The following code includes the entire fragment shader. Notice the fragment shader includes varyings, `v_normal_transform` and `v_position`, with the same name and type as the vertex shader. Each varying represents values assigned in the vertex shader. However the GPU processes varyings for more precise values, before passing them to the fragment shader.

This fragment shader includes a number of constant vectors. A vector represents a line with direction. Vector `c_light_location` represents the direction of light rays. Vector constants `c_light_dcolor, c_light_scolor` modify the amount of diffuse and specular color applied. For more details regarding shader lighting please see the point light tutorial.
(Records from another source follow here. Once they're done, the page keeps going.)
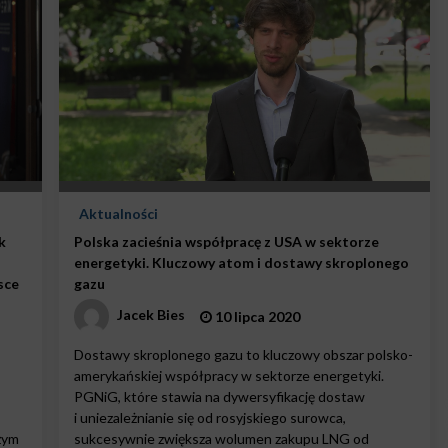
Aktualności
k
Polska zacieśnia współpracę z USA w sektorze
energetyki. Kluczowy atom i dostawy skroplonego
sce
gazu
Jacek Bies
10 lipca 2020
Dostawy skroplonego gazu to kluczowy obszar polsko-
amerykańskiej współpracy w sektorze energetyki.
PGNiG, które stawia na dywersyfikację dostaw
i uniezależnianie się od rosyjskiego surowca,
żym
sukcesywnie zwiększa wolumen zakupu LNG od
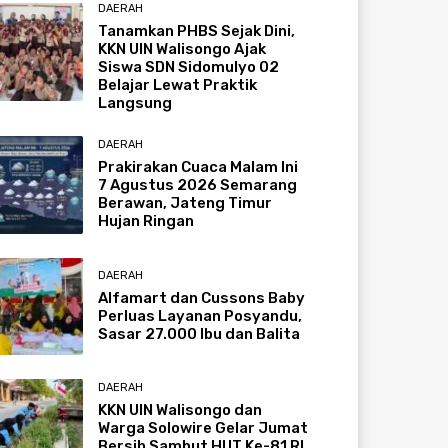
DAERAH
Tanamkan PHBS Sejak Dini,
KKN UIN Walisongo Ajak
Siswa SDN Sidomulyo 02
Belajar Lewat Praktik
Langsung
DAERAH
Prakirakan Cuaca Malam Ini
7 Agustus 2026 Semarang
Berawan, Jateng Timur
Hujan Ringan
DAERAH
Alfamart dan Cussons Baby
Perluas Layanan Posyandu,
Sasar 27.000 Ibu dan Balita
DAERAH
KKN UIN Walisongo dan
Warga Solowire Gelar Jumat
Bersih Sambut HUT Ke-81 RI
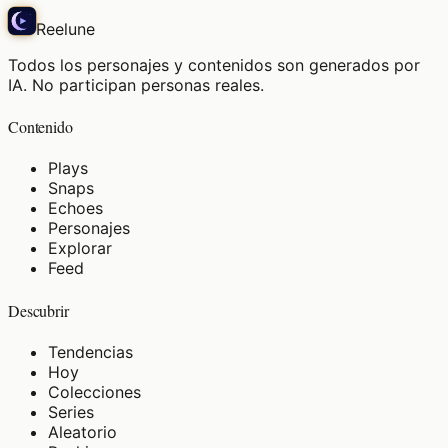
Reelune
Todos los personajes y contenidos son generados por
IA. No participan personas reales.
Contenido
Plays
Snaps
Echoes
Personajes
Explorar
Feed
Descubrir
Tendencias
Hoy
Colecciones
Series
Aleatorio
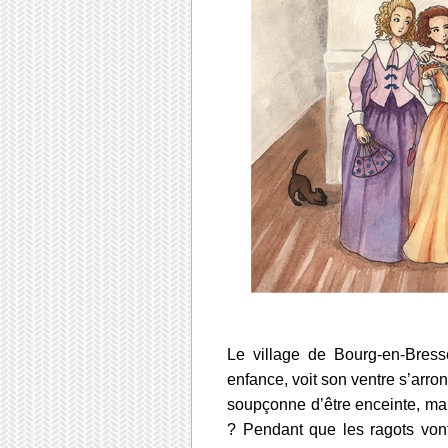
Le village de Bourg-en-Bress
enfance, voit son ventre s’arro
soupçonne d’être enceinte, mais 
? Pendant que les ragots von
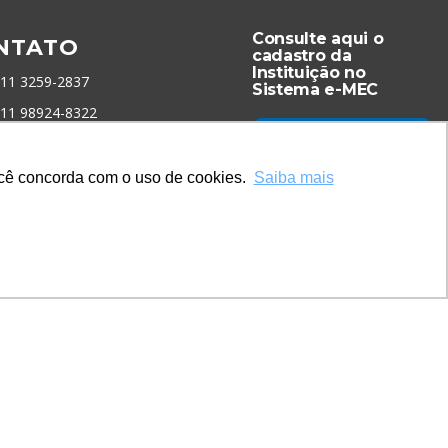
Consulte aqui o
NTATO
cadastro da
Instituição no
 11 3259-2837
Sistema e-MEC
 11 98924-8322
tato@lec.com.br
você concorda com o uso de cookies.
Saiba mais
menta Antifraude
Acesse Já!
* Site by
Mamutt Design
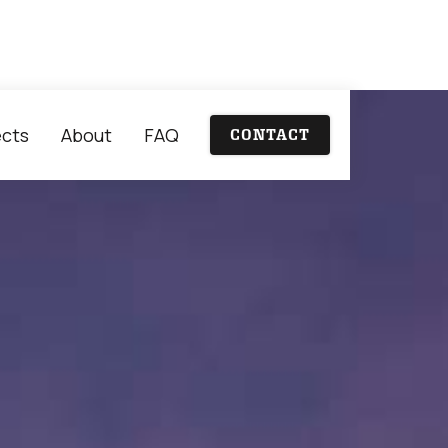
ects
About
FAQ
CONTACT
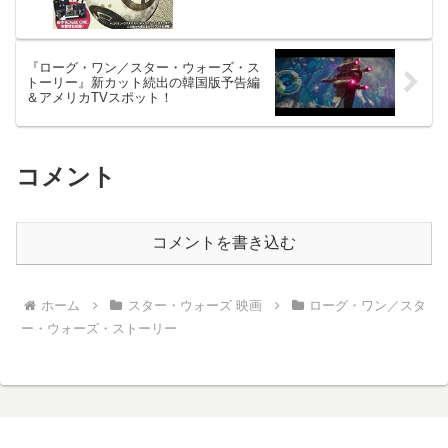
『ローグ・ワン／スター・ウォーズ・ス
トーリー』新カット続出の韓国版予告編
＆アメリカTVスポット！
コメント
コメントを書き込む
ホーム
スター・ウォーズ 映画
ローグ・ワン／スタ
ー・ウォーズ・ストーリー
```precision mediump float;

varying vec2 v_tex_coord0;
varying vec3 v_normal_transform;
varying vec4 v_position;

const float c_shine_amount = 16.0;
const vec3 c_ambient = vec3(0.2,0.2,0.4);

const vec3 c_light_location = vec3(1.0,1.0,0.5);
const vec3 c_light_dcolor = vec3(0.8,0.8,2.0);
const vec3 c_light_scolor = vec3(0.9,0.8,0.8);

uniform sampler2D u_sampler0;

void main(void) {

// Difference between
// the light's position
// and the current
// vertex position.
vec3 v3_light_vector =
normalize(
c_light_location - v_position.xyz
);

// Normal times transposed
// inverted model matrix.
vec3 v3_normalized_normal =
normalize(
v_normal_transform
);

float f_specular_weight = 0.0;

// Line between view point
// and current vertex
vec3 v3_direction_eye =
normalize(
-v_position.xyz
);

// Reflection of the
// opposite of the light vector
// and the normal.
vec3 v3_direction_reflection =
reflect(
-v3_light_vector,
v3_normalized_normal
);

f_specular_weight =
pow(
max(
dot(
v3_direction_reflection,
v3_direction_eye
),
0.0
),
c_shine_amount
);

float f_diffuse_weight =
max(
dot(
v3_normalized_normal,
v3_light_vector
),
0.0
);

vec3 v3_light_weight = c_ambient
+ c_light_scolor * f_specular_weight
+ c_light_dcolor * f_diffuse_weight;

vec4 color0 =
texture2D(
u_sampler0,
v_tex_coord0
);

gl_FragColor =
vec4(
color0.rgb * v3_light_weight,
color0.a
);
}
```

## Summary

Swipe to move the 3D blue vase. Colored highlights glance off the vase as it moves. WebGL highlights display with GLSL shaders. Shaders access normals to process lighting. This very short tutorial included the vertex and fragment shaders used to highlight the vase. For more details regarding GLSL lighting please read the point light tutorial.

The original vase was modeled the 3ds Max nurbs and lathe modifiers, then exported as a DAE file. The free 3D Translator app converted vertex, texel, and normal values, into arrays, for use with WebGL.